::: Provided material
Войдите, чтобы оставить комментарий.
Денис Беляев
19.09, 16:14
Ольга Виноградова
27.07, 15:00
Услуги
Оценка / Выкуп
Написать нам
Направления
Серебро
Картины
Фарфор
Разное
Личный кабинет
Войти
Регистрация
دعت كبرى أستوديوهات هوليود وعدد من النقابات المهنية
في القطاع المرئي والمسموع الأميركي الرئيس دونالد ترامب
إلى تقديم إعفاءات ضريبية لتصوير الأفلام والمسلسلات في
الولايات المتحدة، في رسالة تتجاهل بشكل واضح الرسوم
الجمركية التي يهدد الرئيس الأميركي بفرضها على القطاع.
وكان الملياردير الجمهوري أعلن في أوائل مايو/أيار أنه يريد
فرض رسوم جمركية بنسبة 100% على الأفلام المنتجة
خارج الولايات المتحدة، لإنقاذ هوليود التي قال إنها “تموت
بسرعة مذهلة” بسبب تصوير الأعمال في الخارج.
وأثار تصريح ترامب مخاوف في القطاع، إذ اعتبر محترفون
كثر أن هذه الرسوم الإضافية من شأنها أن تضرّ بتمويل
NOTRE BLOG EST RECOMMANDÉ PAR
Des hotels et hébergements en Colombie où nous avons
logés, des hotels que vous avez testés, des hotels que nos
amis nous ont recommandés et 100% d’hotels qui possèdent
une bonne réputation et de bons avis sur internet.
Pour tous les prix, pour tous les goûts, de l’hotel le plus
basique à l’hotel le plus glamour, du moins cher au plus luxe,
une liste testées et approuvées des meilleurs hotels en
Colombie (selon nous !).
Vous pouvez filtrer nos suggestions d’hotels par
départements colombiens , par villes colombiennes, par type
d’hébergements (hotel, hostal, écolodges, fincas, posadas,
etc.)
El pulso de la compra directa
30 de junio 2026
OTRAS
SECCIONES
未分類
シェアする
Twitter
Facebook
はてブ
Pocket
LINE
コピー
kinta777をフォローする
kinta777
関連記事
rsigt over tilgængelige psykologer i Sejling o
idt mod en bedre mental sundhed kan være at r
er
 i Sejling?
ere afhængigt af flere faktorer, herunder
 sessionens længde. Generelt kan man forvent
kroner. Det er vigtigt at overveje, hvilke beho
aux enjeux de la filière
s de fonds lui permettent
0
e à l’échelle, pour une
::::::
§ **Task item**:
Every single line of the data above must be set down again exactly.

§ **Solution for this exercise**:
Войдите, чтобы оставить комментарий.
Денис Беляев
19.09, 16:14
Ольга Виноградова
27.07, 15:00
Услуги
Оценка / Выкуп
Написать нам
Направления
Серебро
Картины
Фарфор
Разное
Личный кабинет
Войти
Регистрация
دعت كبرى أستوديوهات هوليود وعدد من النقابات المهنية
في القطاع المرئي والمسموع الأميركي الرئيس دونالد ترامب
إلى تقديم إعفاءات ضريبية لتصوير الأفلام والمسلسلات في
الولايات المتحدة، في رسالة تتجاهل بشكل واضح الرسوم
الجمركية التي يهدد الرئيس الأميركي بفرضها على القطاع.
وكان الملياردير الجمهوري أعلن في أوائل مايو/أيار أنه يريد
فرض رسوم جمركية بنسبة 100% على الأفلام المنتجة
خارج الولايات المتحدة، لإنقاذ هوليود التي قال إنها “تموت
بسرعة مذهلة” بسبب تصوير الأعمال في الخارج.
وأثار تصريح ترامب مخاوف في القطاع، إذ اعتبر محترفون
كثر أن هذه الرسوم الإضافية من شأنها أن تضرّ بتمويل
NOTRE BLOG EST RECOMMANDÉ PAR
Des hotels et hébergements en Colombie où nous avons
logés, des hotels que vous avez testés, des hotels que nos
amis nous ont recommandés et 100% d’hotels qui possèdent
une bonne réputation et de bons avis sur internet.
Pour tous les prix, pour tous les goûts, de l’hotel le plus
basique à l’hotel le plus glamour, du moins cher au plus luxe,
une liste testées et approuvées des meilleurs hotels en
Colombie (selon nous !).
Vous pouvez filtrer nos suggestions d’hotels par
départements colombiens , par villes colombiennes, par type
d’hébergements (hotel, hostal, écolodges, fincas, posadas,
etc.)
El pulso de la compra directa
30 de junio 2026
OTRAS
SECCIONES
未分類
シェアする
Twitter
Facebook
はてブ
Pocket
LINE
コピー
kinta777をフォローする
kinta777
関連記事
rsigt over tilgængelige psykologer i Sejling o
idt mod en bedre mental sundhed kan være at r
er
 i Sejling?
ere afhængigt af flere faktorer, herunder
 sessionens længde. Generelt kan man forvent
kroner. Det er vigtigt at overveje, hvilke beho
aux enjeux de la filière
s de fonds lui permettent
0
e à l’échelle, pour une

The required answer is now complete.